What else do you gain when you eat kale?
- Anti-inflammatory agents that may help prevent arthritis, heart disease and autoimmune diseases.
- Plant-based omega-3 fats for building cell membranes, protecting against heart disease and stroke, and regulating blood clotting.
- An impressive number of beneficial flavonoids, including 32 phenolic compounds and 3 hydroxycinnamic acids to help support healthy cholesterol levels and scavenge free radicals.
Choose organic kale over its inorganic counterpart
When choosing kale, look for firm, fresh deeply colored leaves with hardy stems. Avoid leaves that are brown or yellow or that contain holes. Kale with smaller leaves tends to be more tender and milder than larger-leaved kale.

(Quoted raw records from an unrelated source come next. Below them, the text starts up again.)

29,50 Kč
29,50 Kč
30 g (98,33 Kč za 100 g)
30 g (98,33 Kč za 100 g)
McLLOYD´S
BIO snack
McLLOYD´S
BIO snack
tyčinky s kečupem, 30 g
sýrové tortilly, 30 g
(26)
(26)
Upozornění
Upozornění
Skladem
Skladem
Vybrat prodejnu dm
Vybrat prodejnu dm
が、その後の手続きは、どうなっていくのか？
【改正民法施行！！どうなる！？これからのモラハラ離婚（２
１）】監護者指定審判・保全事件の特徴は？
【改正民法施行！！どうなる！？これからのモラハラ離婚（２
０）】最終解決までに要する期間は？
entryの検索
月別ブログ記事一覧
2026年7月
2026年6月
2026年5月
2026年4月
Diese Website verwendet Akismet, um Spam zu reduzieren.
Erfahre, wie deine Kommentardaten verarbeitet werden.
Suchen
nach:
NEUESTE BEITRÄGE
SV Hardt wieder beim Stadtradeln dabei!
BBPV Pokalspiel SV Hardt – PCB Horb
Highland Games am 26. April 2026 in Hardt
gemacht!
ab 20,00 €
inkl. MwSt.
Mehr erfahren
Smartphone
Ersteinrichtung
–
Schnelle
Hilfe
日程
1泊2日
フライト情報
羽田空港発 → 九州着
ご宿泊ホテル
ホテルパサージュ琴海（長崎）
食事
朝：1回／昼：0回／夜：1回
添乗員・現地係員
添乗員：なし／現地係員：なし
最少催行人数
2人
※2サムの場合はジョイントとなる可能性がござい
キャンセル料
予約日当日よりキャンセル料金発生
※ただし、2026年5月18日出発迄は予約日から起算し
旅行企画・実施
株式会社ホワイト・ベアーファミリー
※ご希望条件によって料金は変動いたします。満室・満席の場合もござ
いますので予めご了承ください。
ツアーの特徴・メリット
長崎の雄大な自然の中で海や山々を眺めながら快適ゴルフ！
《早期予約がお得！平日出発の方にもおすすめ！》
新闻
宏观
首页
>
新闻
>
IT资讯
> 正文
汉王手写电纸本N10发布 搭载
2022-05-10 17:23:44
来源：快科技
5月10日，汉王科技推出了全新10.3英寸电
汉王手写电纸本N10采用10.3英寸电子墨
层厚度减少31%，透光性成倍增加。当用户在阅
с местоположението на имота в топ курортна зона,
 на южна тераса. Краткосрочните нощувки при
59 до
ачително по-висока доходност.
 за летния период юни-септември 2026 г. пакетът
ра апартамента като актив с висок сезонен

Choose organic varieties (or grow your own ones) since the kale is frequently sprayed with particularly toxic pesticides. One study by the Environmental Working Group detected 51 pesticides on kale, including several they described as “highly toxic.”
For best results, store kale in your refrigerator (unwashed) in a plastic storage bag. Remove as much air as you can. Ideally, eat kale as soon as you can because the longer it sits in your storage space the more bitter the flavor becomes.